> DATASET RECORDS:

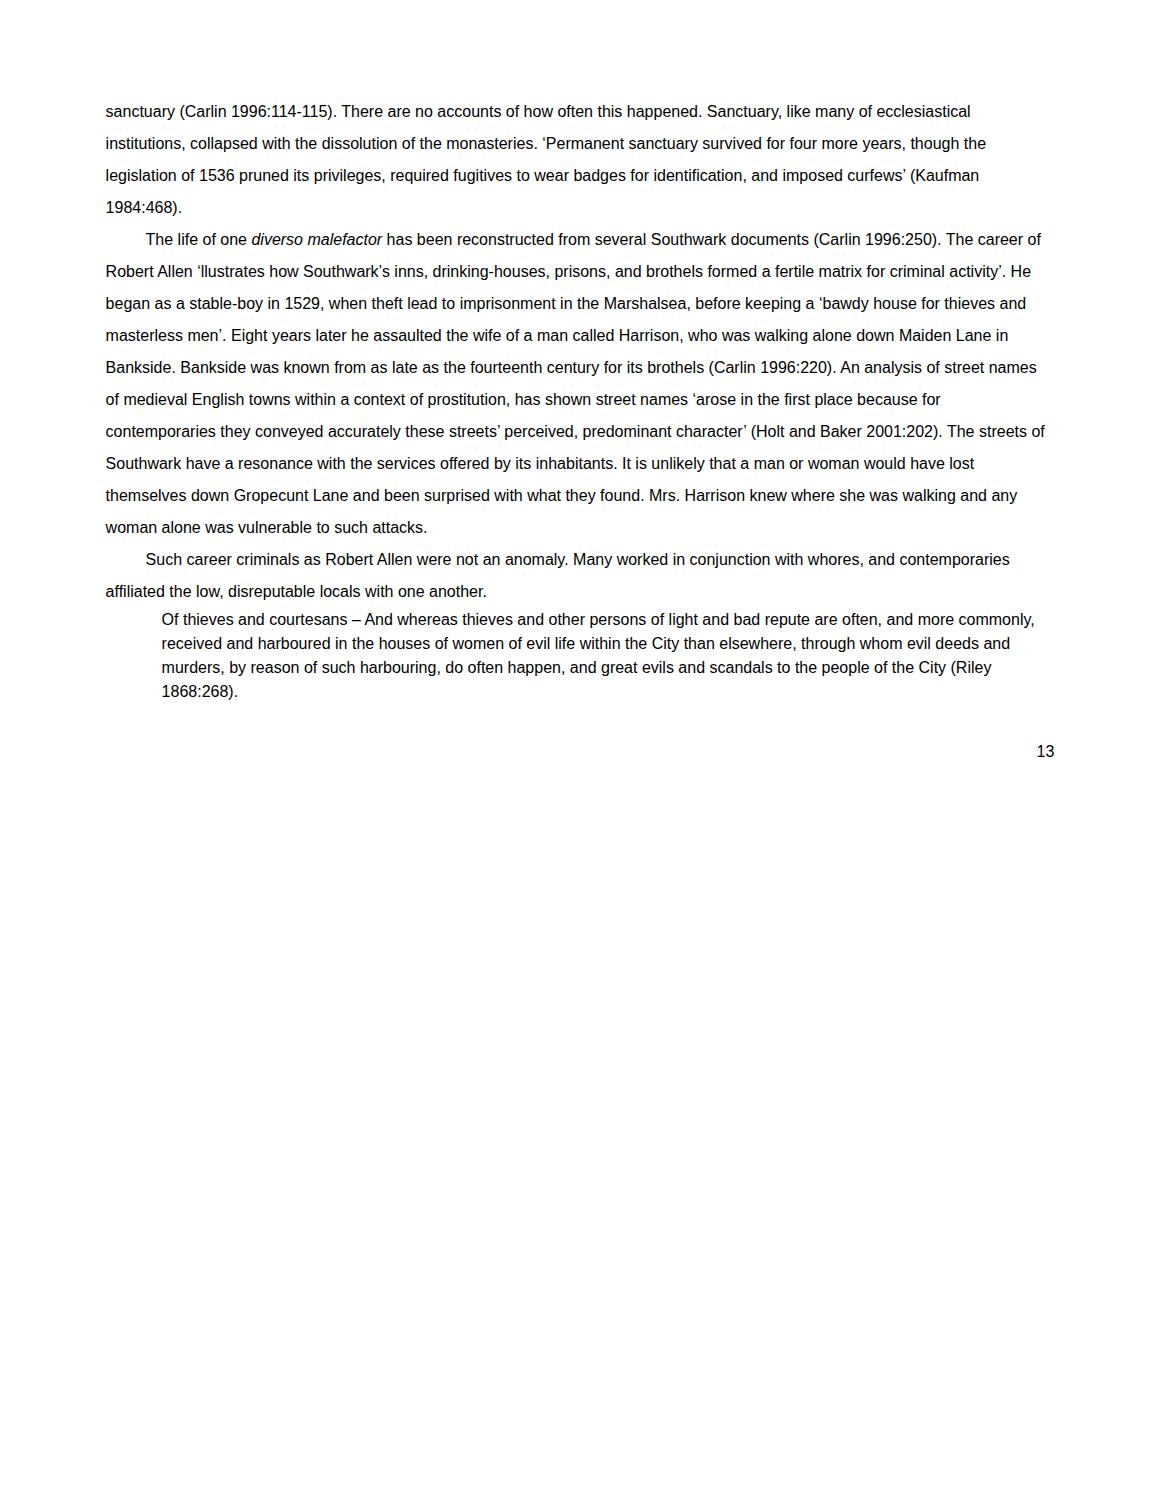sanctuary (Carlin 1996:114-115). There are no accounts of how often this happened. Sanctuary, like many of ecclesiastical institutions, collapsed with the dissolution of the monasteries. ‘Permanent sanctuary survived for four more years, though the legislation of 1536 pruned its privileges, required fugitives to wear badges for identification, and imposed curfews’ (Kaufman 1984:468).
The life of one diverso malefactor has been reconstructed from several Southwark documents (Carlin 1996:250). The career of Robert Allen ‘llustrates how Southwark’s inns, drinking-houses, prisons, and brothels formed a fertile matrix for criminal activity’. He began as a stable-boy in 1529, when theft lead to imprisonment in the Marshalsea, before keeping a ‘bawdy house for thieves and masterless men’. Eight years later he assaulted the wife of a man called Harrison, who was walking alone down Maiden Lane in Bankside. Bankside was known from as late as the fourteenth century for its brothels (Carlin 1996:220). An analysis of street names of medieval English towns within a context of prostitution, has shown street names ‘arose in the first place because for contemporaries they conveyed accurately these streets’ perceived, predominant character’ (Holt and Baker 2001:202). The streets of Southwark have a resonance with the services offered by its inhabitants. It is unlikely that a man or woman would have lost themselves down Gropecunt Lane and been surprised with what they found. Mrs. Harrison knew where she was walking and any woman alone was vulnerable to such attacks.
Such career criminals as Robert Allen were not an anomaly. Many worked in conjunction with whores, and contemporaries affiliated the low, disreputable locals with one another.
Of thieves and courtesans – And whereas thieves and other persons of light and bad repute are often, and more commonly, received and harboured in the houses of women of evil life within the City than elsewhere, through whom evil deeds and murders, by reason of such harbouring, do often happen, and great evils and scandals to the people of the City (Riley 1868:268).
13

> TASK GOAL:
Please find each line in the records above that holds the word "career", and copy it.

> SOLUTION TO THIS PROBLEM:
The life of one diverso malefactor has been reconstructed from several Southwark documents (Carlin 1996:250). The career of Robert Allen ‘llustrates how Southwark’s inns, drinking-houses, prisons, and brothels formed a fertile matrix for criminal activity’. He began as a stable-boy in 1529, when theft lead to imprisonment in the Marshalsea, before keeping a ‘bawdy house for thieves and masterless men’. Eight years later he assaulted the wife of a man called Harrison, who was walking alone down Maiden Lane in Bankside. Bankside was known from as late as the fourteenth century for its brothels (Carlin 1996:220). An analysis of street names of medieval English towns within a context of prostitution, has shown street names ‘arose in the first place because for contemporaries they conveyed accurately these streets’ perceived, predominant character’ (Holt and Baker 2001:202). The streets of Southwark have a resonance with the services offered by its inhabitants. It is unlikely that a man or woman would have lost themselves down Gropecunt Lane and been surprised with what they found. Mrs. Harrison knew where she was walking and any woman alone was vulnerable to such attacks.
Such career criminals as Robert Allen were not an anomaly. Many worked in conjunction with whores, and contemporaries affiliated the low, disreputable locals with one another.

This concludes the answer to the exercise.